Incidence and predictors of postoperative nausea and vomiting in children undergoing electrophysiology ablation procedures.
BACKGROUND: Postoperative nausea and vomiting remains a significant concern for patients undergoing general anesthesia for percutaneous radiofrequency catheter ablation and cryoablation for tachyarrhythmias.
AIM: Our objective was to examine the incidence and risk factors for nausea and vomiting in the recovery room.
METHODS: Children aged > 2 and ≤ 18 years who underwent general anesthesia for a percutaneous radiofrequency catheter ablation or cryoablation for a tachyarrhythmia between January 1, 2013, and January 1, 2016, were retrospectively reviewed. Outcomes included postoperative nausea, vomiting, and a composite of postoperative nausea and vomiting in the recovery room.
RESULTS: We identified 611 patients with a mean age of 13.3 ± 3.9 years, 54.5% male, and a mean length of anesthesia was 3.9 ± 1.0 hours. Vomiting or retching in the postanesthesia care unit occurred in 7.4% of patients and nausea in an additional 12.4%. A composite of nausea and vomiting occurred in 95 patients (15.5%). On multivariable analysis, a subhypnotic propofol infusion (OR 0.45, 95% CI 0.23-0.88, P = .019) and shorter anesthetic duration (OR 0.81 per 30 minutes, 95% CI 0.70-0.94, P = .006) were independently associated with less vomiting in the recovery room. A history of PONV (OR 2.24, 95% CI 1.24-4.05, P = .007) was independently associated with a composite of nausea and vomiting in the recovery room.

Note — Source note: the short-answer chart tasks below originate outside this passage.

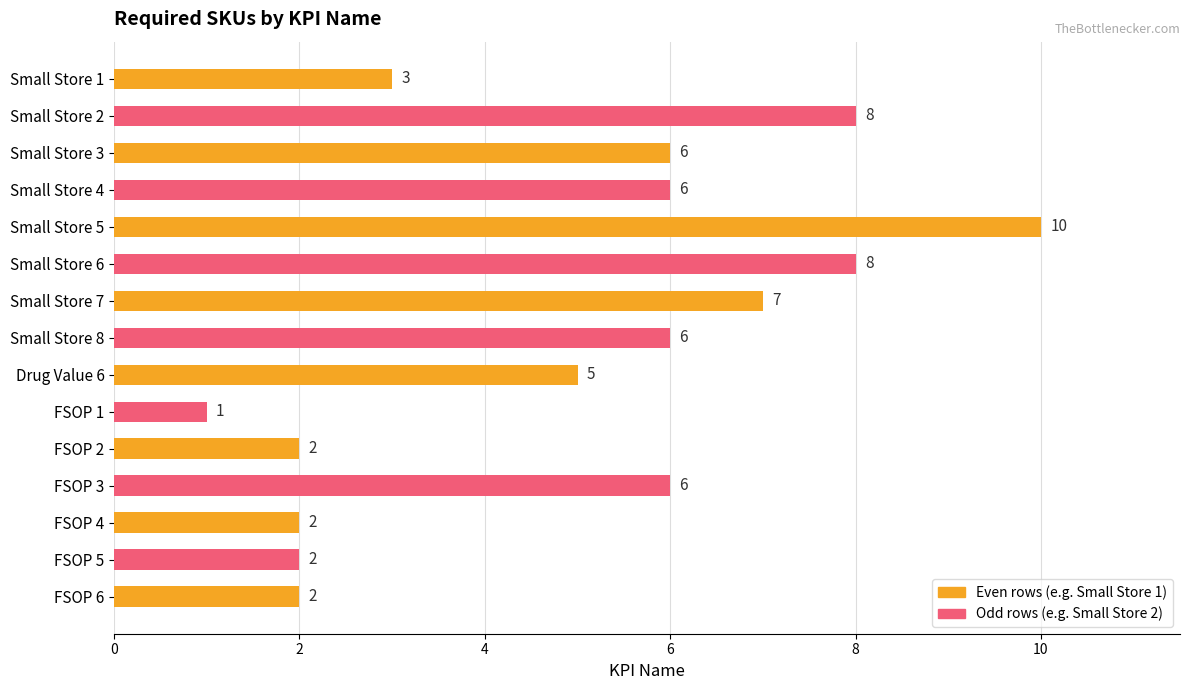

What is the label of the 6th bar from the bottom?

FSOP 1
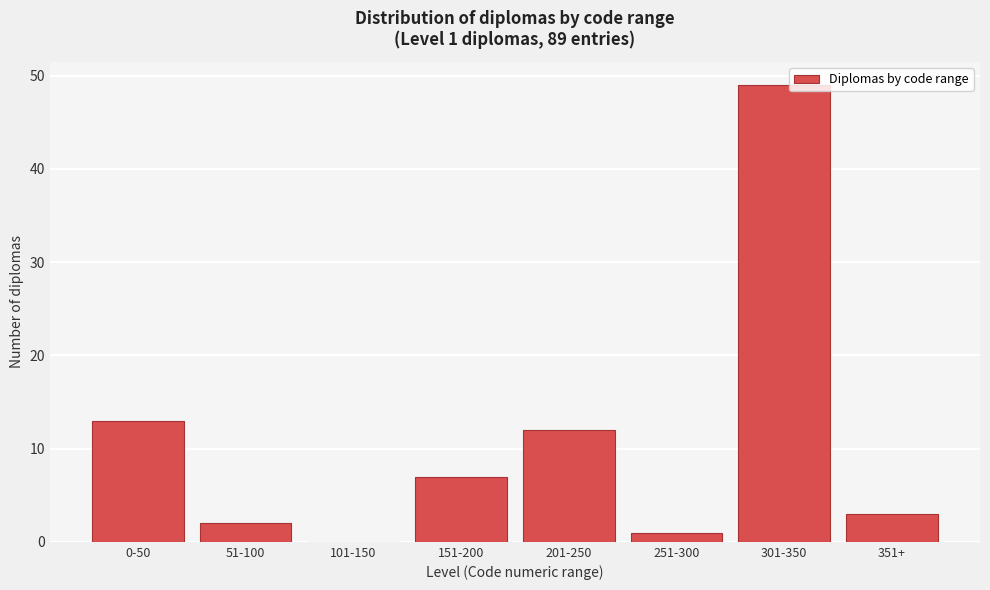

Reading left to right, extract all data points from this chart.

0-50=13	51-100=2	101-150=0	151-200=7	201-250=12	251-300=1	301-350=49	351+=3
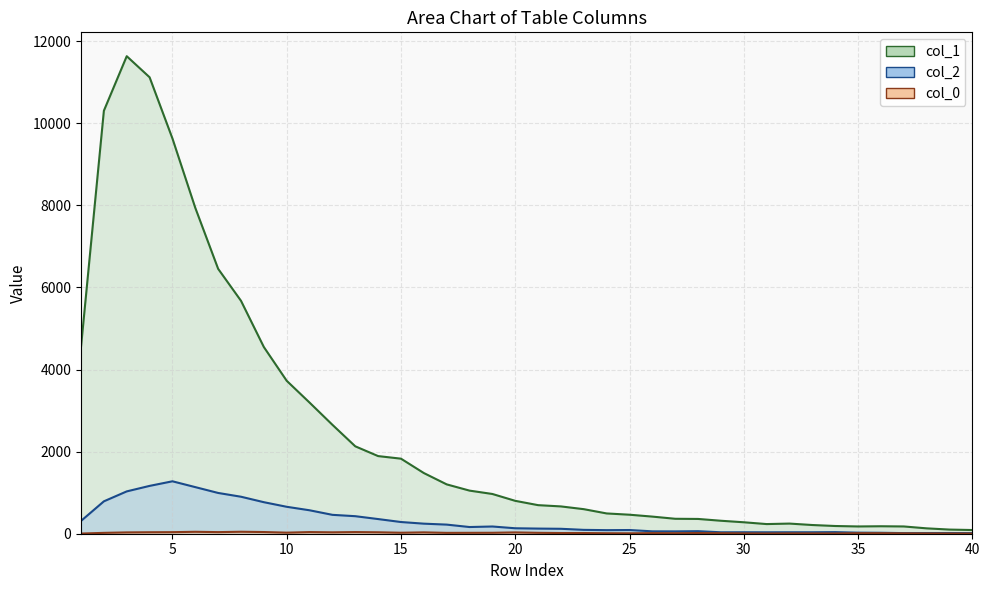

What is the spread (max minus min) of values at 16?

1445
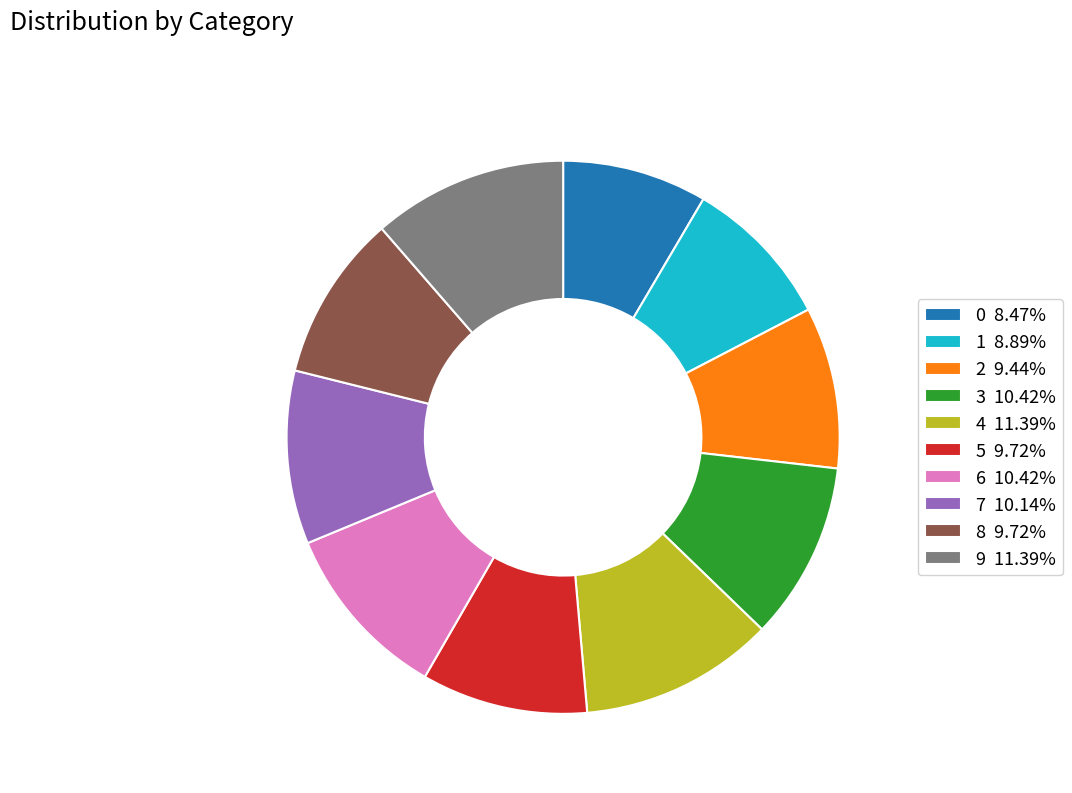

Is the sum of 5 and 9 greater than half?

No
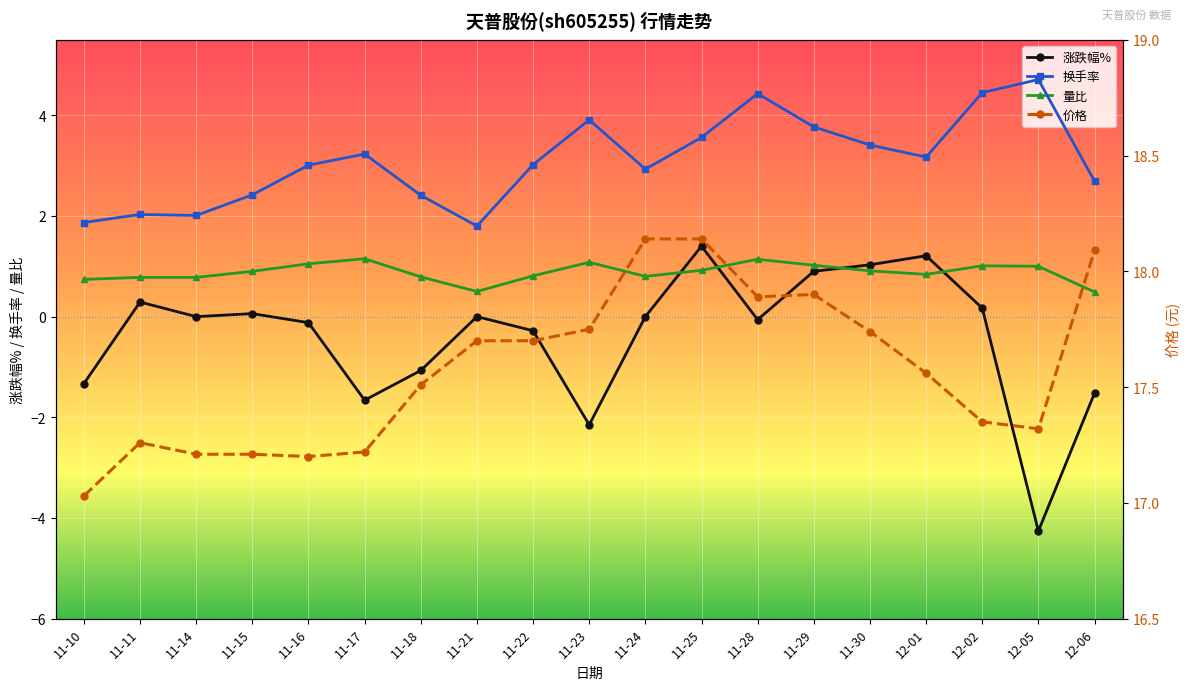

In 价格, how many points are higher than both neighbors (excluding endpoints)?

2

CONCLUSIONS: A shorter anesthetic time and a subhypnotic propofol infusion were predictive of a lower rate of postoperative vomiting in patients undergoing general anesthesia for electrophysiologic ablation procedures.
Lee Y, Banooni A, Yuki K, Staffa SJ, DiNardo JA, Brown ML. Incidence and predictors of postoperative nausea and vomiting in children undergoing electrophysiology ablation procedures. Paediatr Anaesth. 2020 Feb;30(2):147-152. doi: 10.1111/pan.13797. Epub 2020 Jan 14. PMID: 31869854.